• [DOCUMENT TEXT]
★ ★ ★ ★
It was dark by the next time I had to go to the bathroom. I brought
all my toiletries, such as they were, and spent a long time brushing
and flossing and staring at my five-days-unwashed hair in the mirror.
I'd expected to see people in the bathroom around going-to-bed time,
and a few people came and went into the stalls while I was dithering
about, but no one did toothbrushing or said more than “Hi.” The
next morning, I woke up and used the bathroom again. The novelty was
mostly worn off, but I still had to use it. I was up early and I had
a lovely stroll around looking at peoples' lawn signs. If you buy an
RV and you want to go camping in Wisconsin, you need a painted
wooden sign that says “The Johannsens” or “Mike and Judy's
Place.” Bonus points if it's in the shape of a paddle or it has a
duck on it. Also, bring at least four lawn chairs, an outdoor rug,
and some tiki torches.
The bathroom was
fun. I brushed my teeth. One of the toilets was clogged. After
breakfast, I hiked around the area and looked at the arboretum, read
some Name of the Wind,
admired the lurid veterans' mural and called my parents in the ranger
station. I used the bathroom several times but never saw anyone in
there, but I did find a few clogged toilets.
I
was lonely. Five days is a lot not to talk to anybody, and I had
three days back to my car. In my long car camping experience,
starting when I was a toddler, the bathroom building was always the
place to see people and chat. Conversations while brushing your
teeth, wondering why that person brought a hair dryer on a camping
trip, hearing about the chipmunk that got into someone's cooler,
complaining about the loud teenagers in the campsite by the lake.
★ ★ ★ ★
• [Records from a collection]
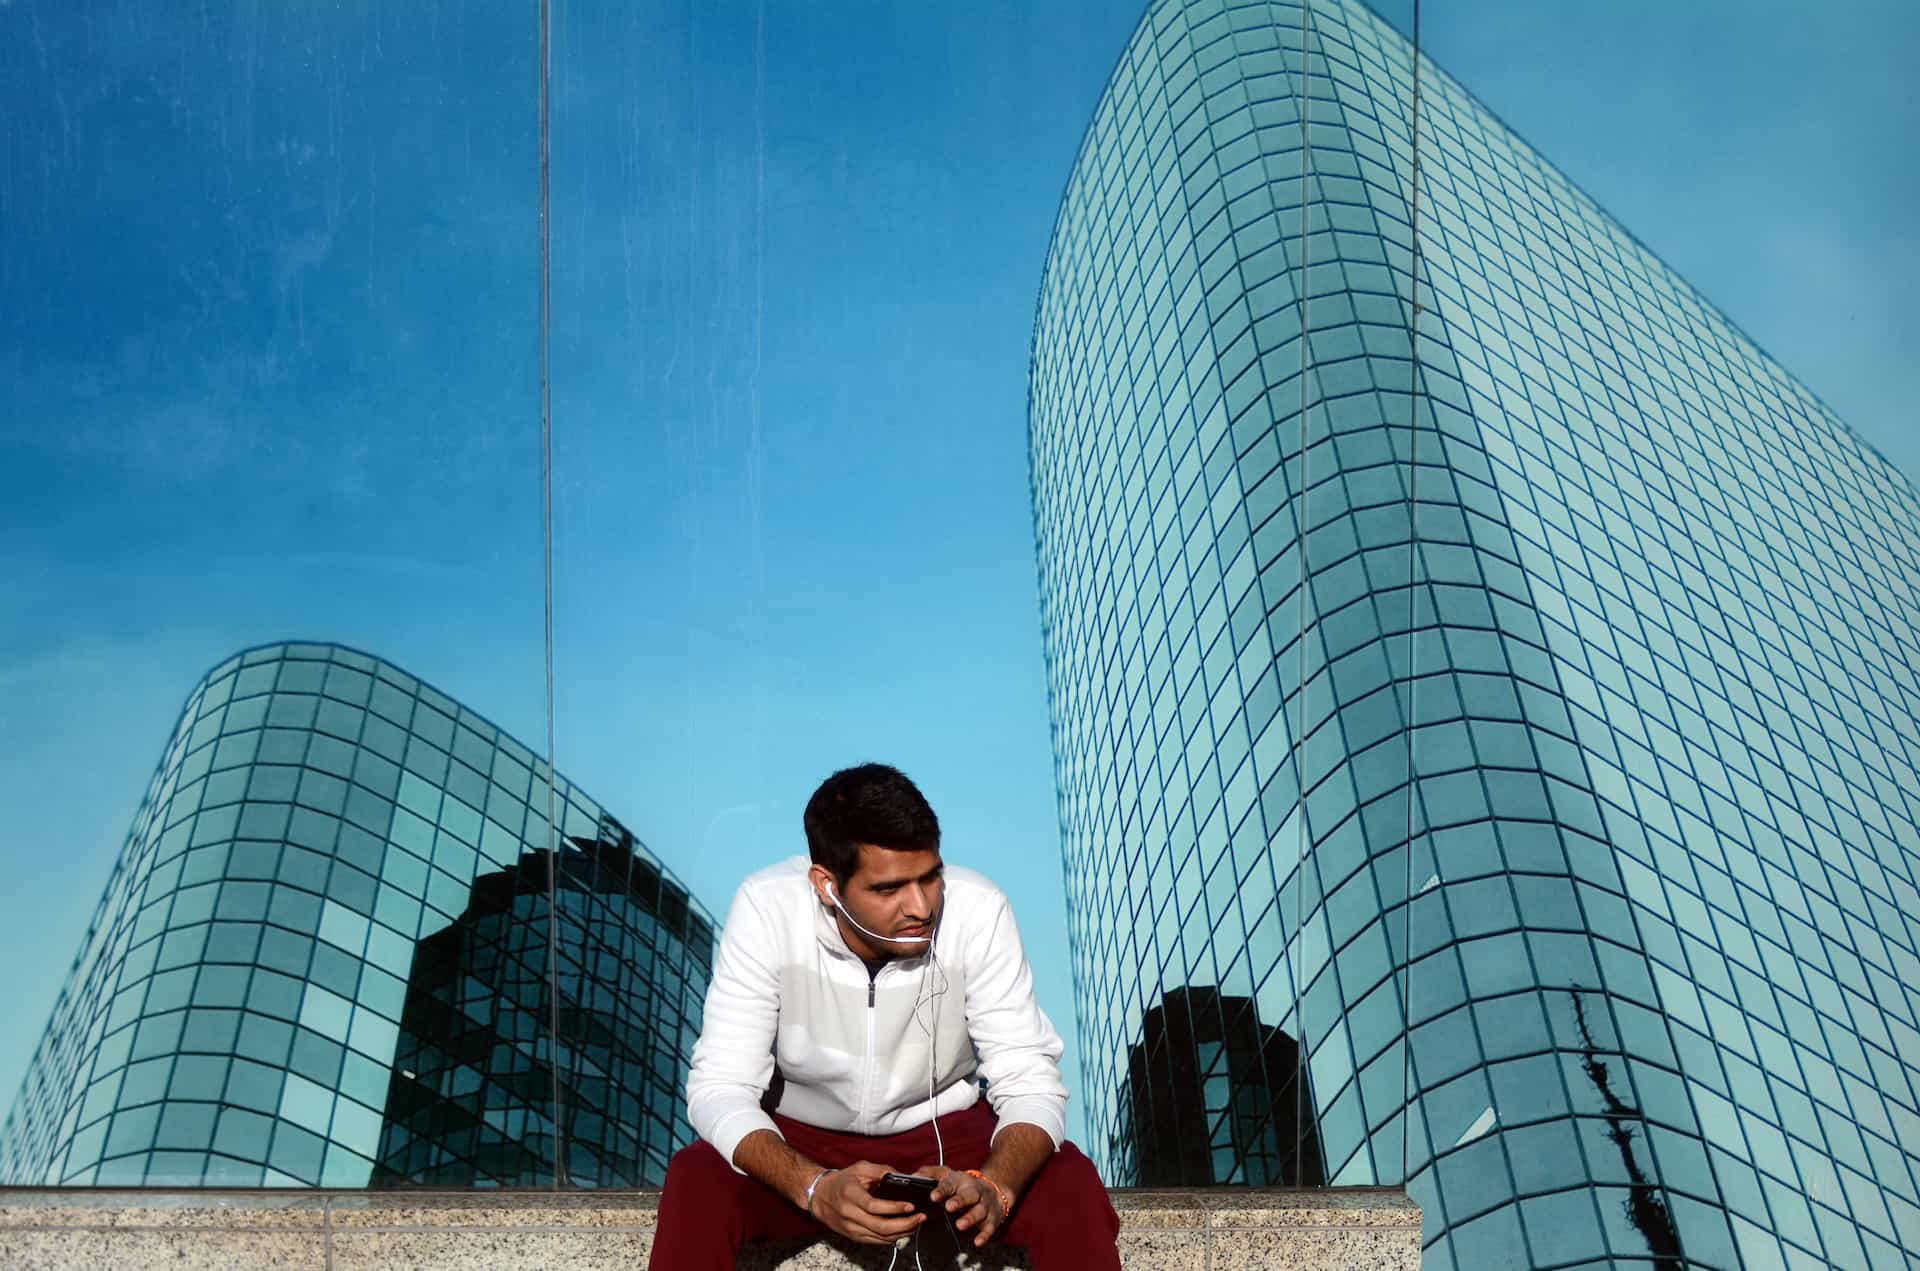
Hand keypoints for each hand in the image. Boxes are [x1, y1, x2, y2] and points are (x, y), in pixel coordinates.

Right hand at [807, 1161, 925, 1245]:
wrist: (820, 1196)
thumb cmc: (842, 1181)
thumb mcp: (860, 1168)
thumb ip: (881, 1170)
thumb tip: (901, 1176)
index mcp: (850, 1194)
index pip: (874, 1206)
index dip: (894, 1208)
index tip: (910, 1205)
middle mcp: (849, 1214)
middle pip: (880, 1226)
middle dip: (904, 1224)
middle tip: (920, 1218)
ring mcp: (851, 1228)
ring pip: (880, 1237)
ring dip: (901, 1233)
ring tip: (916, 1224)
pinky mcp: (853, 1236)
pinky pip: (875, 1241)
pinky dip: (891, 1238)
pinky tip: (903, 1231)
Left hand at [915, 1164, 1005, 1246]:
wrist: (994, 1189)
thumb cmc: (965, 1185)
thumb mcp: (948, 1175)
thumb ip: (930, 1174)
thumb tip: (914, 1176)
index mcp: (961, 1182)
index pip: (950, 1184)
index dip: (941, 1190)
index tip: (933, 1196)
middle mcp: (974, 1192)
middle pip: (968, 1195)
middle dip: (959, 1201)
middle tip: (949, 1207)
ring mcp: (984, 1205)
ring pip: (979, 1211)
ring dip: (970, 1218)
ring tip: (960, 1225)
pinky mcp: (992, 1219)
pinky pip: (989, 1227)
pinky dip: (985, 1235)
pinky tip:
★ ★ ★ ★
• [WHAT TO WORK ON]
(a) Answer these questions from the text about campground bathrooms:
(i) How many days had the writer's hair gone unwashed?
(ii) Which book did the writer read some of after breakfast?
(iii) Where did the writer call their parents?
(b) Edit the text about campground bathrooms from "It was dark" to "some tiki torches.", changing "lawn chairs" to "folding chairs".
Nothing in the records is required.

• [ANSWERS TO EACH TASK]
(a)
(i) Five days
(ii) Name of the Wind
(iii) In the ranger station

(b)
It was dark by the next time I had to go to the bathroom. I brought
all my toiletries, such as they were, and spent a long time brushing
and flossing and staring at my five-days-unwashed hair in the mirror.
I'd expected to see people in the bathroom around going-to-bed time,
and a few people came and went into the stalls while I was dithering
about, but no one did toothbrushing or said more than “Hi.” The
next morning, I woke up and used the bathroom again. The novelty was
mostly worn off, but I still had to use it. I was up early and I had
a lovely stroll around looking at peoples' lawn signs. If you buy an
RV and you want to go camping in Wisconsin, you need a painted
wooden sign that says “The Johannsens” or “Mike and Judy's
Place.” Bonus points if it's in the shape of a paddle or it has a
duck on it. Also, bring at least four folding chairs, an outdoor rug,
and some tiki torches.